In der Schweiz hat die Erwerbsquote das Vorpandemie-Niveau hingegen wieder erreicht. Die Zuwanderung aus dem EU-Raum blieb über die Pandemie hinweg stabil, wovon nicht zuletzt auch das Gesundheitswesen profitierte. Und sie trägt dazu bei, dass die Wirtschaft zurzeit floriert. Allerdings trübt sich das internationale Umfeld ein. Wenn die Konjunktur abflaut, dürfte sich auch die Situation am Arbeitsmarkt wieder etwas entspannen.

Senkung der Mineralölsteuer oder gleich ein «chèque fédéral»?

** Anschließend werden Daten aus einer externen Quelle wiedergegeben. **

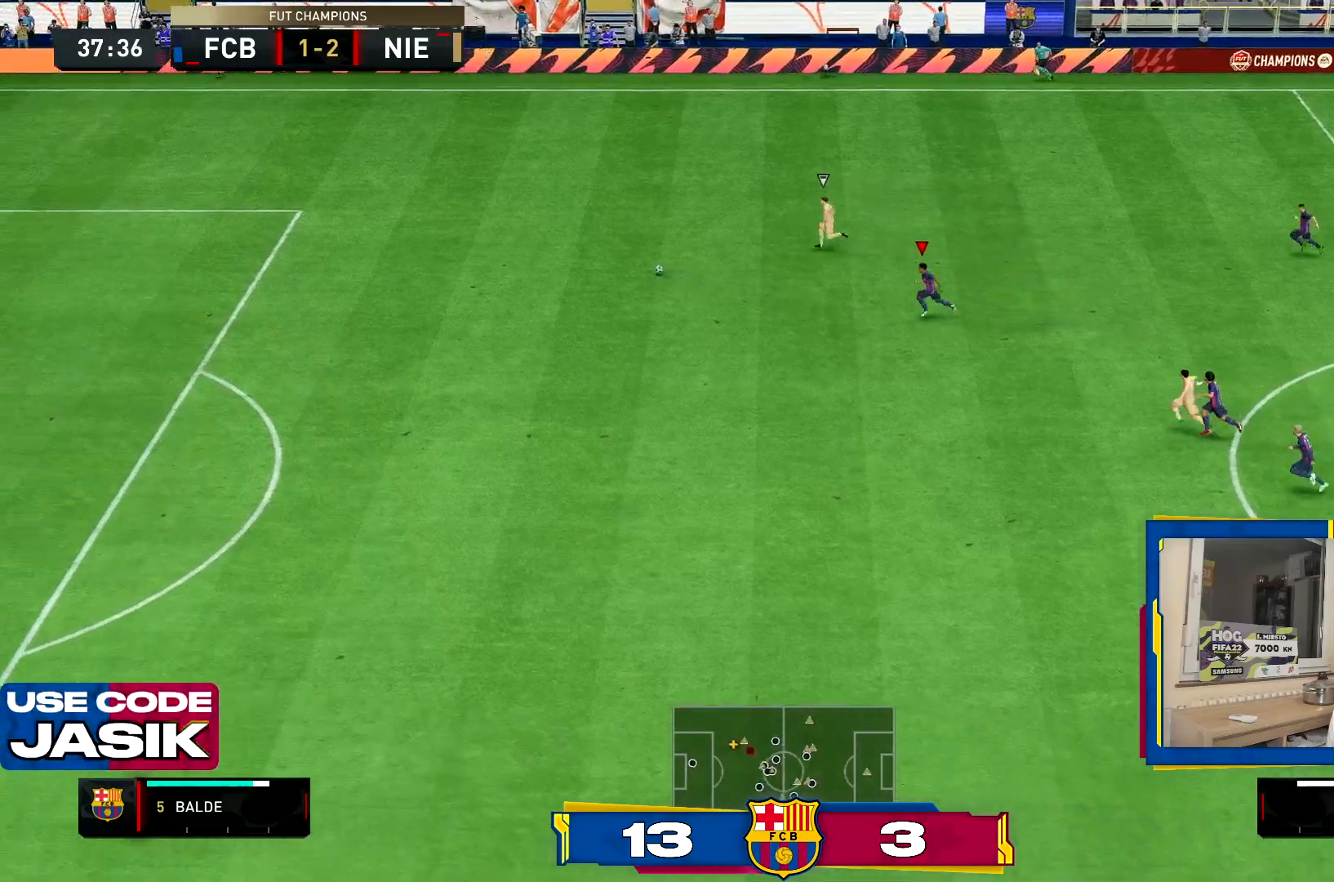
{"buttons": ["R2"], "left_stick": "left", "right_stick": "center", "events": [[183, "TRIANGLE", "up"]]}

Im Vergleich zum Ausland ist die Inflation zudem weiterhin moderat. Und dennoch überbieten sich in Bern derweil Politiker aller Couleur mit Vorstössen zur Abfederung einer Krise, die es so nicht gibt. Der Staat sollte eine überhitzte Nachfrage mittels «chèque fédéral» oder Ähnlichem nicht noch zusätzlich stimulieren. Stattdessen empfiehlt es sich, auf die Stärke zweier bewährter Institutionen zu vertrauen: Der Nationalbank, die gewillt scheint, dem inflationären Druck entgegenzuwirken, und – eben – dem robusten Arbeitsmarkt (Lohnerhöhungen sind zu erwarten), der seinen Teil dazu beitragen wird, die Situation zu entschärfen.

Also alles bestens? Nicht ganz. Auch wenn politischer Aktivismus aktuell nicht angezeigt ist, so besteht mittelfristig durchaus Handlungsbedarf. Um dem Fachkräftemangel effektiv entgegenzuwirken, gilt es einerseits, das vorhandene inländische Arbeitskräftepotenzial besser auszuschöpfen. Diesbezügliche Vorschläge – etwa eine Verbesserung der Arbeitsanreize für Zweitverdienende mittels Individualbesteuerung – liegen auf dem Tisch. Andererseits wäre die Zeit reif, über Alternativen zum bürokratischen Kontingentsystem für Drittstaaten-Arbeitskräfte nachzudenken. Die Personenfreizügigkeit allein wird infolge der demografischen Entwicklung in den EU-Ländern die Nachfrage des Schweizer Arbeitsmarkts nach Fachkräften nicht befriedigen können. Der Bedarf nach Humankapital wird also zukünftig vermehrt ausserhalb des europäischen Raums abgedeckt werden müssen. Hier liegt migrationspolitisches Potenzial brach. Und es liesse sich – trotz Brexit – durchaus etwas von den Briten lernen.